Material shown »
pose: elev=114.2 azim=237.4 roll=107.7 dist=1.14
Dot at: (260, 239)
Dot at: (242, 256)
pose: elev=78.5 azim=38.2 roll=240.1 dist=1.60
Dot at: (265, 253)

---

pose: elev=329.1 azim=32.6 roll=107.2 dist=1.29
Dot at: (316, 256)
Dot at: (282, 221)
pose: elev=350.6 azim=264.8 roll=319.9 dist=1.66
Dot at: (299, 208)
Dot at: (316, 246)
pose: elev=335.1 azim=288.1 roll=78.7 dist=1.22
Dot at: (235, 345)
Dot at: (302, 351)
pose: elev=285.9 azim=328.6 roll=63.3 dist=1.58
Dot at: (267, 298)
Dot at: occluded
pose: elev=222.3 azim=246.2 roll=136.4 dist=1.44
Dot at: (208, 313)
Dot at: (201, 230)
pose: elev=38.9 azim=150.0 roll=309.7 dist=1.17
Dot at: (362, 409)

...

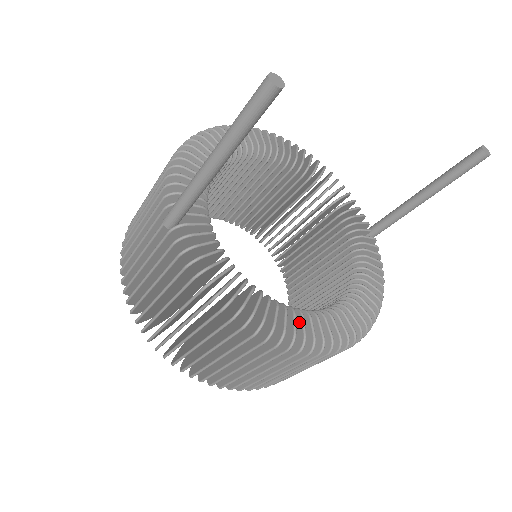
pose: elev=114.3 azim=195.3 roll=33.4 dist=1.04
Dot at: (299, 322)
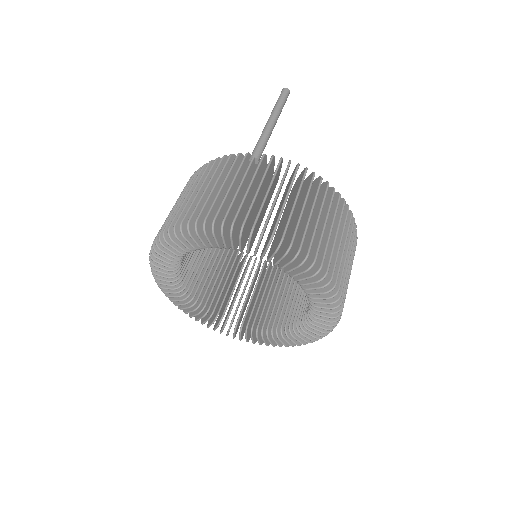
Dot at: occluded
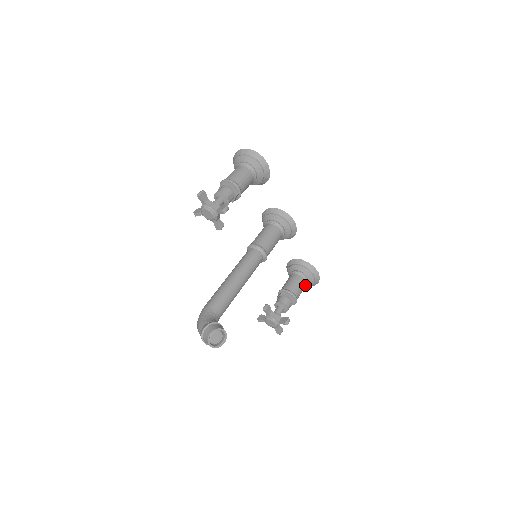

Objective »
Quote every line from the one containing "pose: elev=335.1 azim=288.1" down to the one containing "Dot at: (201, 230)", both of those lines included, word for word.

Answer to the problem »
pose: elev=335.1 azim=288.1 roll=78.7 dist=1.22
Dot at: (235, 345)
Dot at: (302, 351)
pose: elev=285.9 azim=328.6 roll=63.3 dist=1.58
Dot at: (267, 298)
Dot at: occluded
pose: elev=222.3 azim=246.2 roll=136.4 dist=1.44
Dot at: (208, 313)
Dot at: (201, 230)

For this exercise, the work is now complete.